> **TASK BRIEF**: Would you please output all the records exactly as given? Pictures should not appear in the copy.

EXERCISE MATERIALS section start

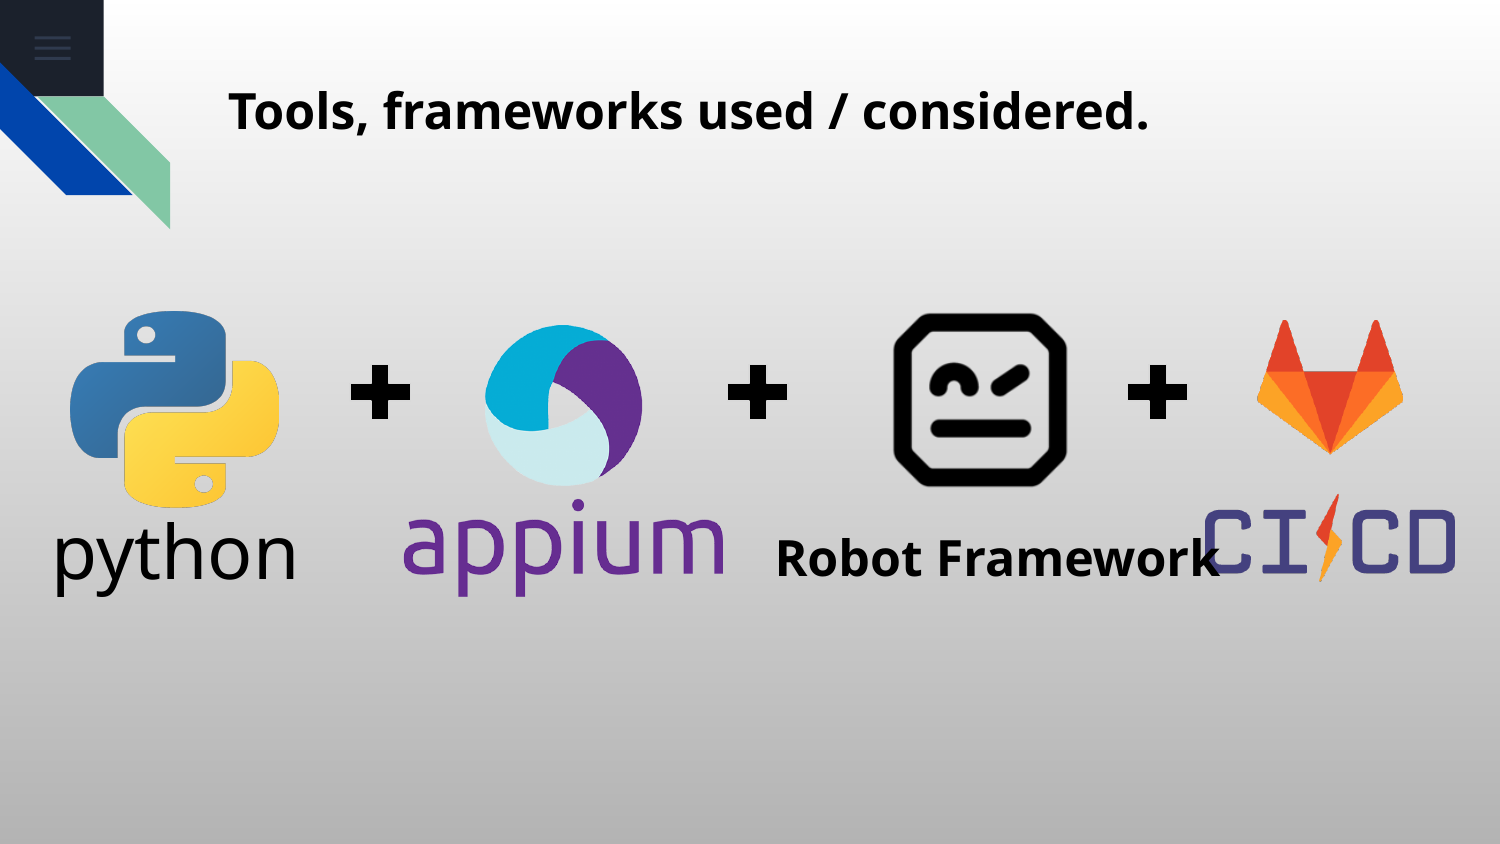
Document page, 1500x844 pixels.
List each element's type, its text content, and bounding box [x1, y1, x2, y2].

text_box Robot Framework [804, 502, 1250, 603]
picture [1205, 311, 1456, 591]
text_box [1129, 364, 1188, 420]
picture [70, 311, 279, 509]
picture [325, 311, 800, 610]
title Tools, frameworks used / considered. [212, 64, 1368, 215]
picture [836, 256, 1125, 544]
text_box python [36, 489, 320, 572]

EXERCISE MATERIALS section end

> **ANSWER TO THIS TASK**:
Document page, 1500x844 pixels.
List each element's type, its text content, and bounding box [x1, y1, x2, y2].

text_box Robot Framework [804, 502, 1250, 603]
picture [1205, 311, 1456, 591]
text_box [1129, 364, 1188, 420]
picture [70, 311, 279, 509]
picture [325, 311, 800, 610]
title Tools, frameworks used / considered. [212, 64, 1368, 215]
picture [836, 256, 1125, 544]
text_box python [36, 489, 320, 572]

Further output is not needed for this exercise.